To do:
1) In the Bremerton DUI article, how many DUI cases were there in Bremerton Municipal Court in 2010?
2) Please continue the Bremerton DUI article, starting after its last line.

* START Page excerpt *

Bremerton police’s DUI numbers continue to soar

There was a time when Bremerton’s police officers would often hand over a motorist suspected of drunken driving to a Washington state trooper. 

No more.

Since organizing a traffic division about five years ago and beginning an increased traffic and DUI emphasis inside city limits, the numbers have soared. In 2005, there were 107 DUI cases in Bremerton Municipal Court; in 2010 there were 276, according to numbers I obtained from the city this past week.

There have already been 249 cases in 2011, through Oct. 3.

An emphasis patrol conducted by the department’s graveyard shift — known as “Third Watch” — netted 15 arrests in three nights between Sept. 29 and Oct. 1. I asked Billy Renfro, one of the two third watch sergeants, a series of questions about how it went and what it accomplished.

JF: How well did the emphasis go?

BR: Both (fellow third watch sergeant Rich Cronk) and I thought it went outstandingly … we were handling area calls in addition to the DUIs.  I was really impressed with the entire shift as a whole.  The officers that were not directly involved with arresting DUIs were covering calls and assisting with transports to the jail.

JF: How did officers strategize to seek out additional DUIs?

* END Page excerpt *
* START Information shown *

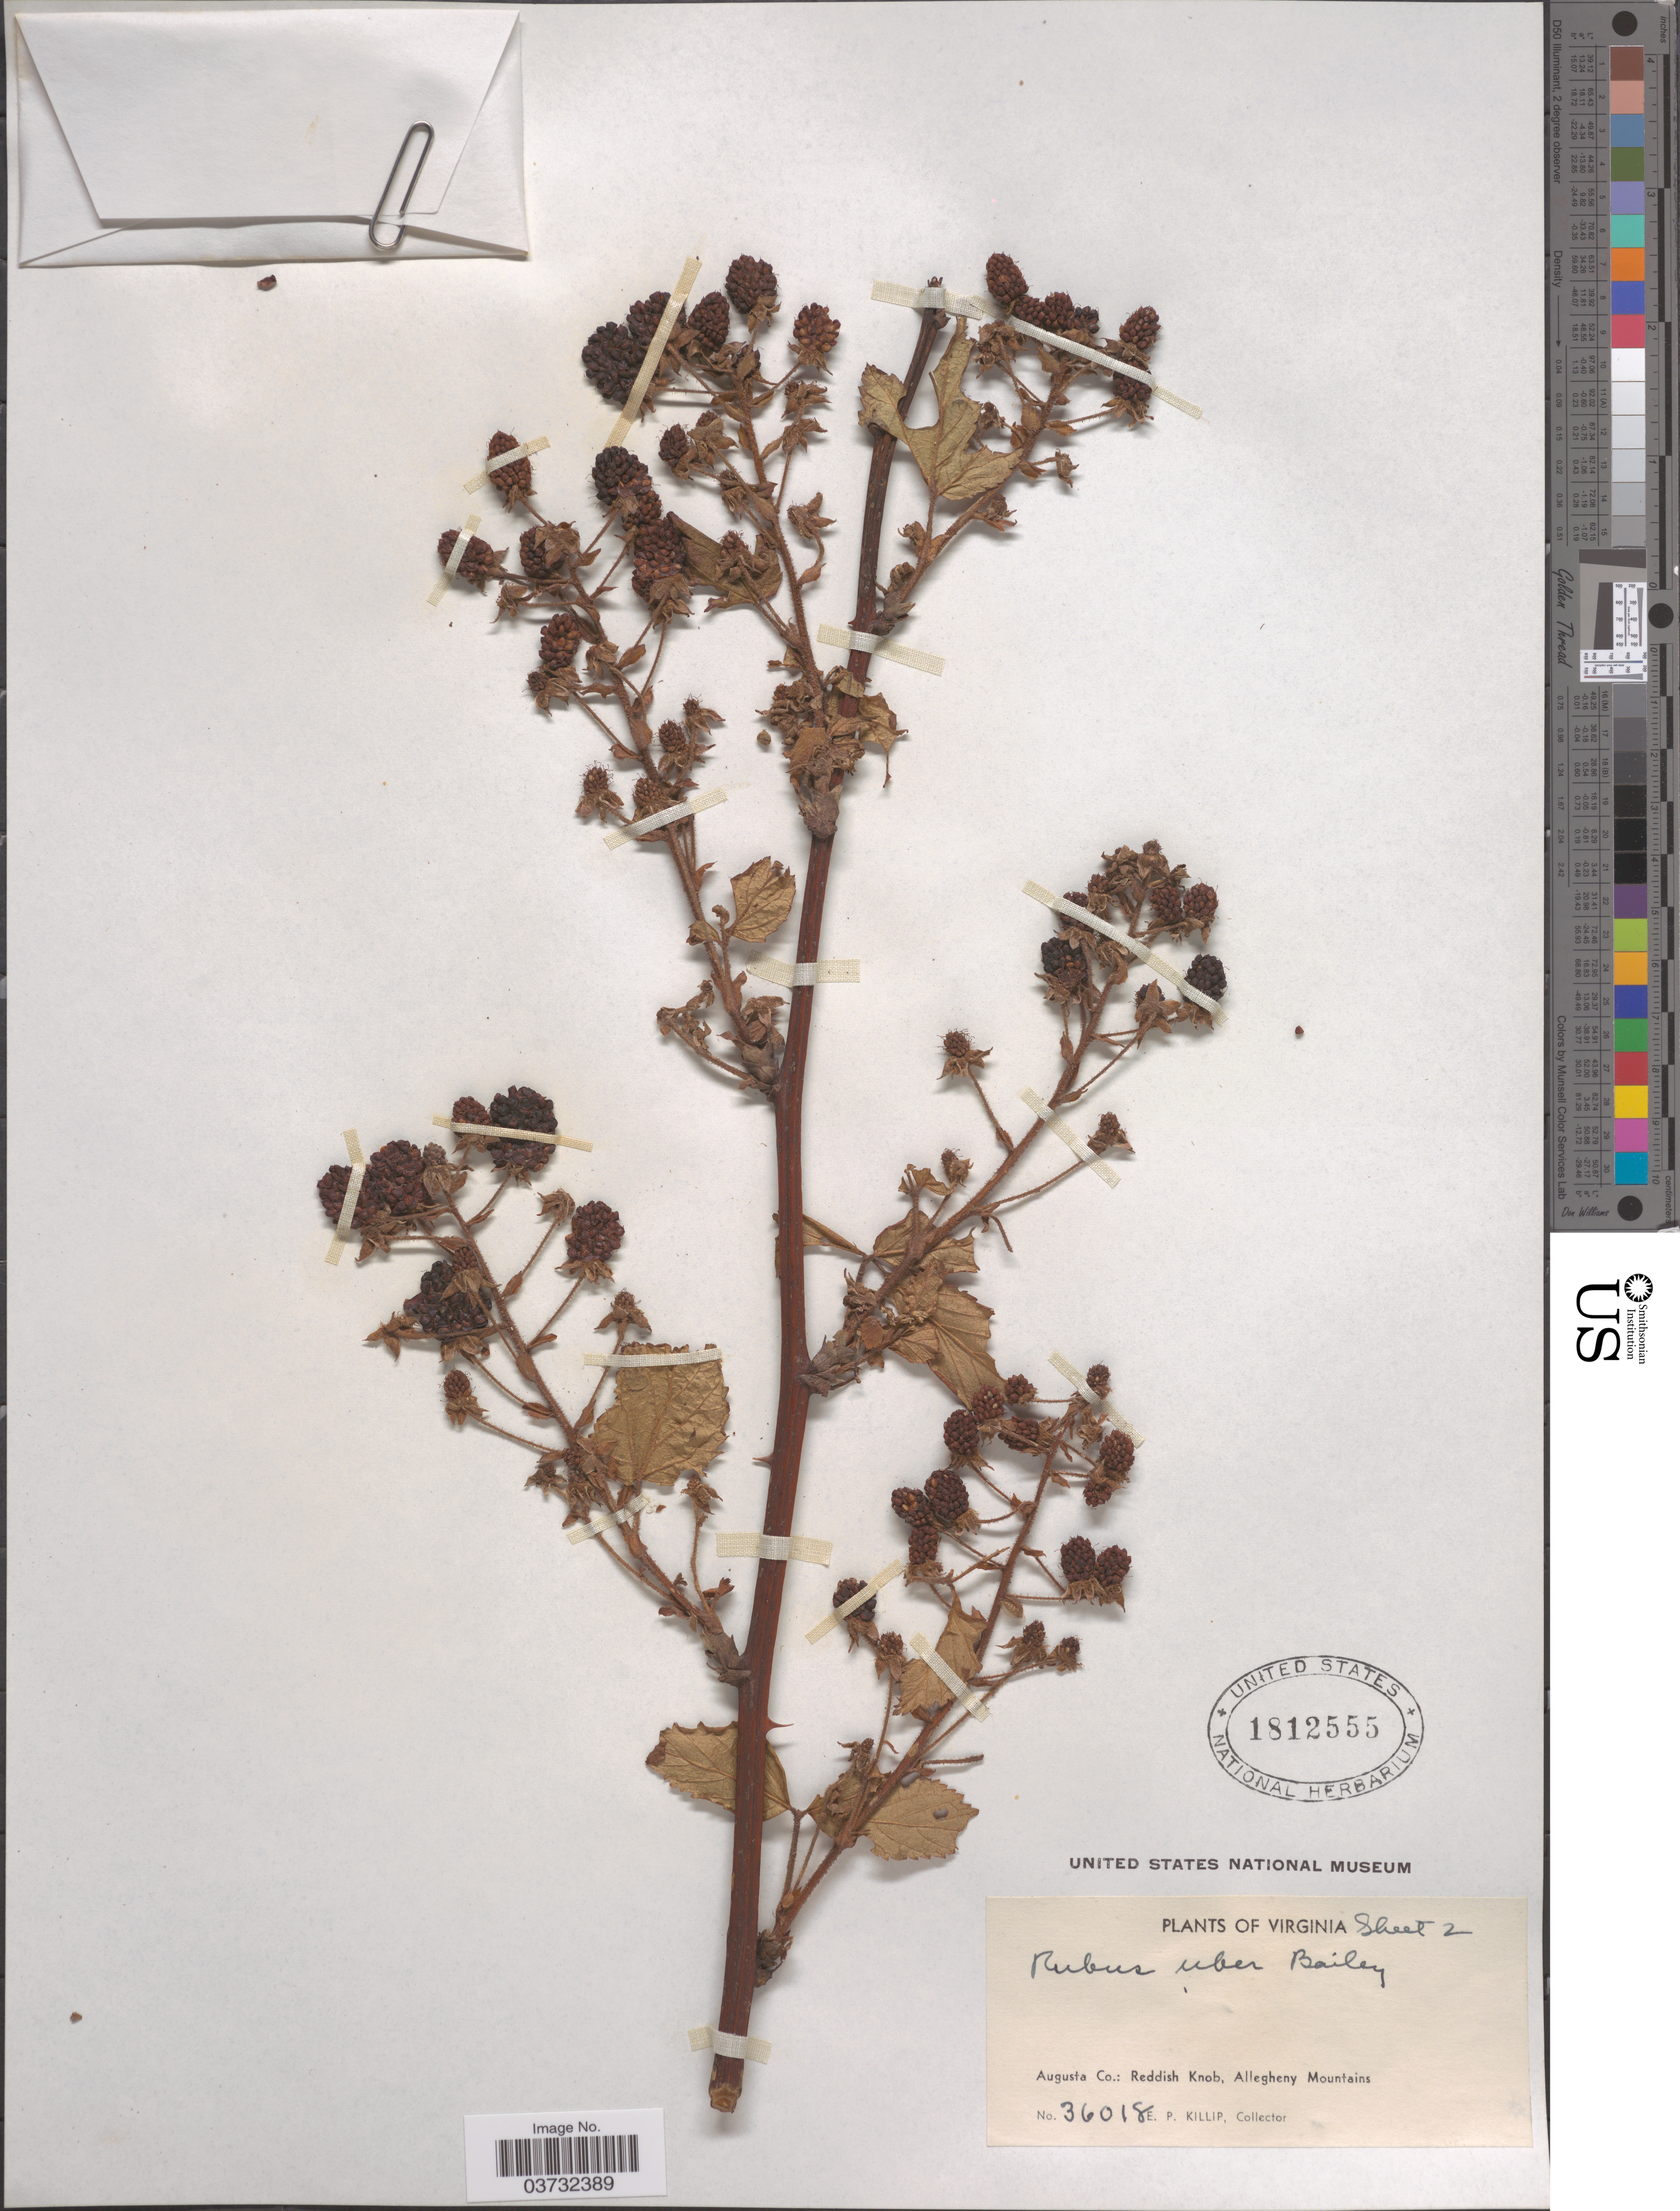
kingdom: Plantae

* END Information shown *
* START Information shown *

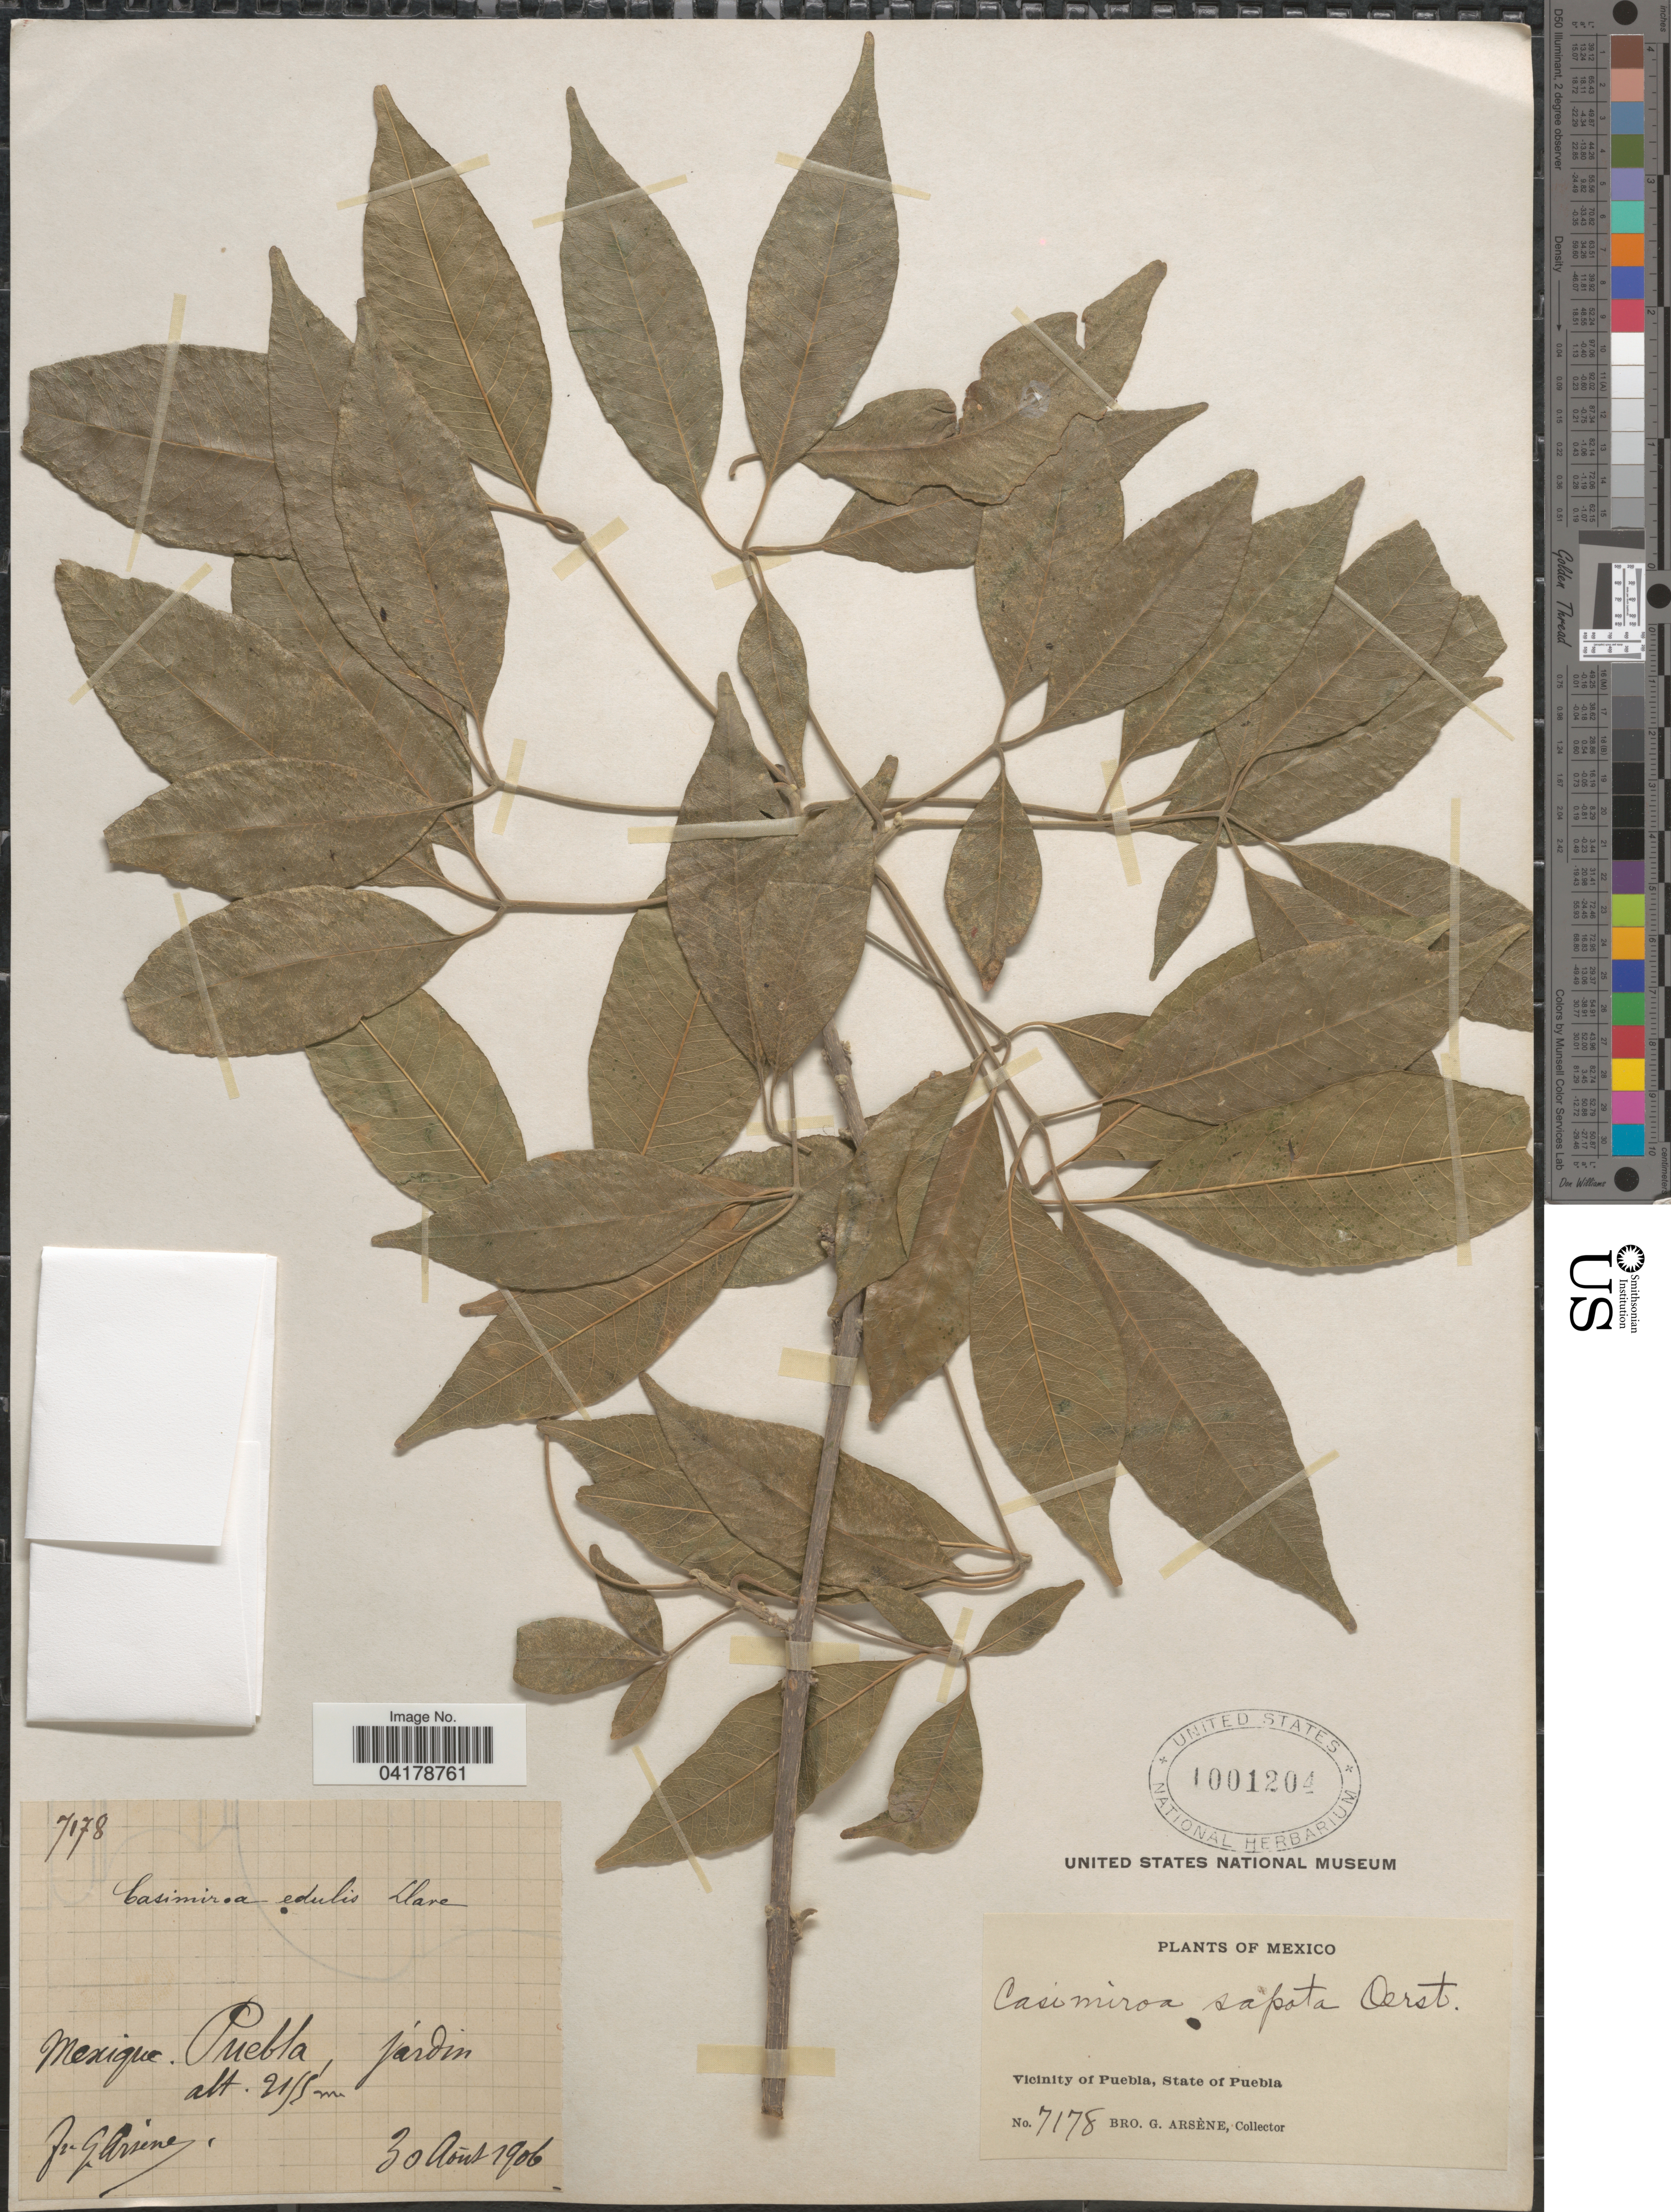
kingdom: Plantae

* END Information shown *

In response:
1) 276

2)
BR: I don’t know that we had a specific strategy, other than ‘Let’s go out and make traffic stops’ …The DUIs will follow.  It was a city wide emphasis, although I think a majority of the stops occurred  on the east side of town.

JF: How many officers participated?

BR: Each night we ran 5 to 7 officers and we had a reserve officer on one of the nights, which really helped with the transports.

JF: How does this kind of proactive patrolling benefit the city’s residents and public safety as a whole?

BR: The benefits to the safety of the commuting public is something that I don’t think we can ever really measure.  I am absolutely convinced that the officers of Third Watch have saved lives and prevented damage to property with every DUI driver that is arrested.  And this is something that the Watch eagerly pursues.  It’s not something that Rich and I have to come in and force them to do.

In closing, I’m extremely proud of the efforts put forth by the entire shift, but specifically impressed with (Master Police Officer Matt) Thuring, Traffic Officer (Don) Rogers, Officer (“Duke”) Roessel, Officer (Steve) Polonsky, and Officer (Steven) Forbragd.

17 thoughts on “Bremerton police’s DUI numbers continue to soar

  1. Cool.
    Catching them in Bremerton keeps them off major roadways and saves innocent people from drunk drivers.
    Are the DUI’s cars confiscated more than a month? It is their ‘weapon’ of choice…they shouldn’t get it back any sooner.

    Congratulations and THANKS (Master Police Officer Matt) Thuring, Traffic Officer (Don) Rogers, Officer (“Duke”) Roessel, Officer (Steve) Polonsky, and Officer (Steven) Forbragd.- for the lives you are saving by bagging the drink & drives.

  2. Ditto – keep up the great work, dealing with a snotty drunk is not a fun time, it shows dedication that they are aggressively enforcing the law and preventing serious and fatal accidents.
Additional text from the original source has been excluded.